• Data records:

==*==

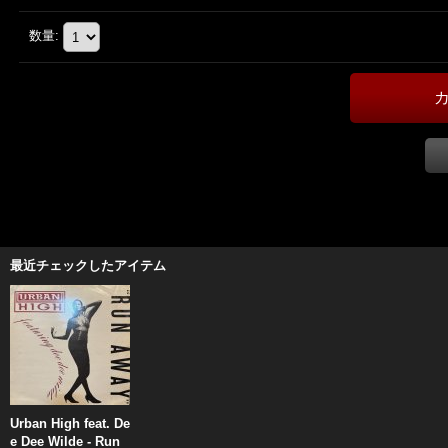
数量
:
最近チェックしたアイテム
Urban High feat. De
e Dee Wilde - Run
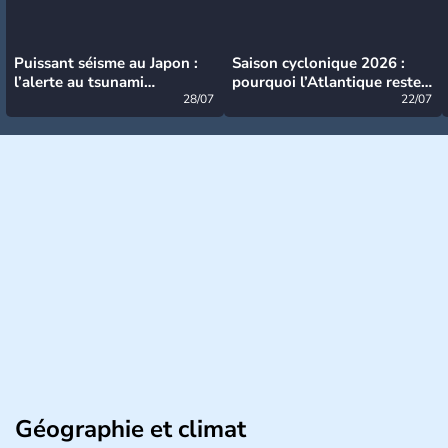
Puissant séisme au Japon :
Saison cyclonique 2026 :
l’alerte au tsunami
pourquoi l’Atlantique reste
désormais levée
28/07
très calme à ce stade ?
22/07
Géographie et climat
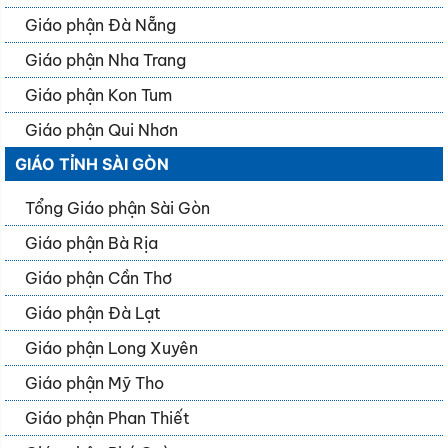
Giáo phận Đà Nẵng
Giáo phận Nha Trang
Giáo phận Kon Tum
Giáo phận Qui Nhơn
GIÁO TỈNH SÀI GÒN
Tổng Giáo phận Sài Gòn
Giáo phận Bà Rịa
Giáo phận Cần Thơ
Giáo phận Đà Lạt
Giáo phận Long Xuyên
Giáo phận Mỹ Tho
Giáo phận Phan Thiết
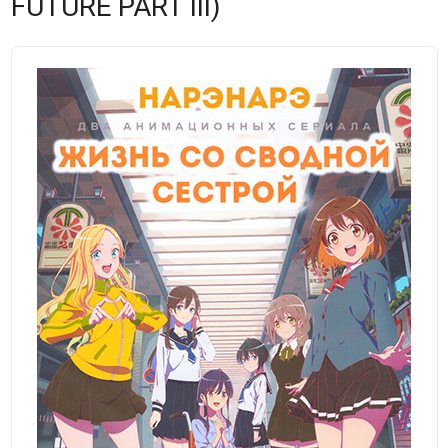
FUTURE PART III)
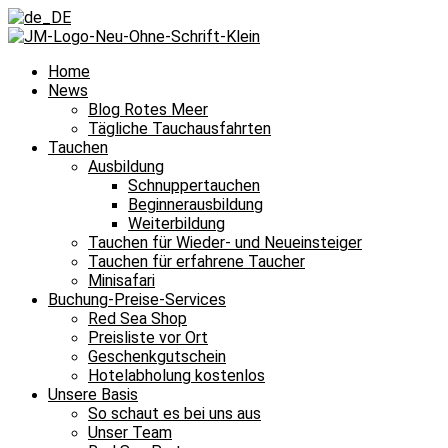
Home
News
Blog Rotes Meer
Tägliche Tauchausfahrten
Tauchen
Ausbildung
Schnuppertauchen
Beginnerausbildung
Weiterbildung
Tauchen für Wieder- und Neueinsteiger
Tauchen für erfahrene Taucher
Minisafari
Buchung-Preise-Services
Red Sea Shop
Preisliste vor Ort
Geschenkgutschein
Hotelabholung kostenlos
Unsere Basis
So schaut es bei uns aus
Unser Team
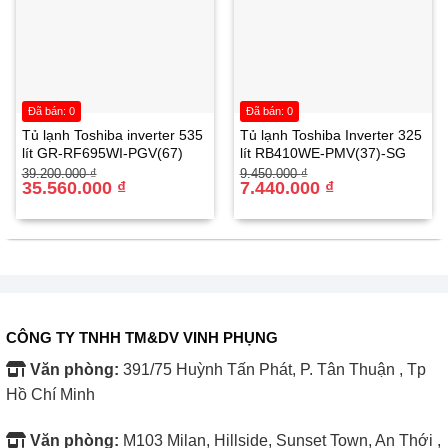
Đã bán: 0
Đã bán: 0
Tiện ích
Tủ lạnh Toshiba inverter 535
Tủ lạnh Toshiba Inverter 325
lít GR-RF695WI-PGV(67)
lít RB410WE-PMV(37)-SG
Không tạo khói khi nướng, giúp không gian bếp luôn
Giá
Giá
Giá
Giá
39.200.000
₫
9.450.000
₫
gốc
hiện
35.560.000
₫
gốc
hiện
7.440.000
₫
sạch sẽ và không bị ám mùi.
là:
tại
là:
tại
39.200.000 ₫.
là:
9.450.000 ₫.
là:
35.560.000 ₫.
7.440.000 ₫.
Chân đế chống trượt giúp lò đứng vững khi hoạt động.
Khoang lò rộng rãi có thể nướng nguyên con gà mà
không cần chặt nhỏ.
CÔNG TY TNHH TM&DV VINH PHỤNG
Phụ kiện đi kèm đầy đủ gồm tay nắm khay nướng, xiên
Văn phòng:
391/75 Huỳnh Tấn Phát, P. Tân Thuận , Tp
quay, vỉ nướng và khay nướng, hỗ trợ người dùng tối đa
Hồ Chí Minh
khi chế biến món ăn.
Văn phòng:
M103 Milan, Hillside, Sunset Town, An Thới ,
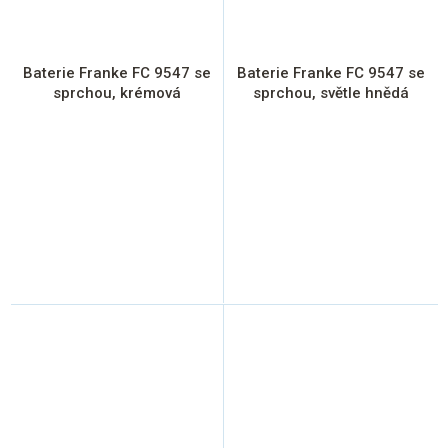
Baterie Franke FC 9547 se
Baterie Franke FC 9547 se
sprchou, krémová
sprchou, světle hnědá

==*==

• Try it:
Where an image appears in the data, skip it, and return the rest verbatim.

• Task solution:
数量
:
最近チェックしたアイテム
Urban High feat. De
e Dee Wilde - Run
Puissant séisme au Japon :
Saison cyclonique 2026 :
l’alerte au tsunami
pourquoi l’Atlantique reste
désormais levée
28/07
très calme à ce stade ?
22/07
Géographie et climat
Giáo phận Đà Nẵng
Giáo phận Nha Trang
Giáo phận Kon Tum
Giáo phận Qui Nhơn
GIÁO TỈNH SÀI GÒN
Tổng Giáo phận Sài Gòn
Giáo phận Bà Rịa
Giáo phận Cần Thơ
Giáo phận Đà Lạt
Giáo phận Long Xuyên
Giáo phận Mỹ Tho
Giáo phận Phan Thiết
FUTURE PART III)
Home
News
Blog Rotes Meer
Tägliche Tauchausfahrten
Tauchen
Ausbildung
Schnuppertauchen
Beginnerausbildung
Weiterbildung
Tauchen für Wieder- und Neueinsteiger
Tauchen für erfahrene Taucher
Minisafari
Buchung-Preise-Services
Red Sea Shop
Preisliste vor Ort
Geschenkgutschein
Hotelabholung kostenlos
Unsere Basis
So schaut es bei uns aus
Unser Team
Đã bán: 0
Đã bán: 0
Tiện ích
Tủ lạnh Toshiba inverter 535
Tủ lạnh Toshiba Inverter 325
lít GR-RF695WI-PGV(67)
lít RB410WE-PMV(37)-SG
Không tạo khói khi nướng, giúp không gian bếp luôn
Giá
Giá
Giá
Giá
39.200.000
₫
9.450.000
₫
gốc
hiện
35.560.000
₫
gốc
hiện
7.440.000
₫
sạch sẽ và không bị ám mùi.
là:
tại
là:
tại
39.200.000 ₫.
là:
9.450.000 ₫.
là:
35.560.000 ₫.
7.440.000 ₫.
Chân đế chống trượt giúp lò đứng vững khi hoạt động.
Khoang lò rộng rãi có thể nướng nguyên con gà mà
không cần chặt nhỏ.
CÔNG TY TNHH TM&DV VINH PHỤNG
Phụ kiện đi kèm đầy đủ gồm tay nắm khay nướng, xiên
Văn phòng:
391/75 Huỳnh Tấn Phát, P. Tân Thuận , Tp
quay, vỉ nướng và khay nướng, hỗ trợ người dùng tối đa
Hồ Chí Minh
khi chế biến món ăn.
Văn phòng:
M103 Milan, Hillside, Sunset Town, An Thới ,
Baterie Franke FC 9547 se
Baterie Franke FC 9547 se
sprchou, krémová
sprchou, světle hnědá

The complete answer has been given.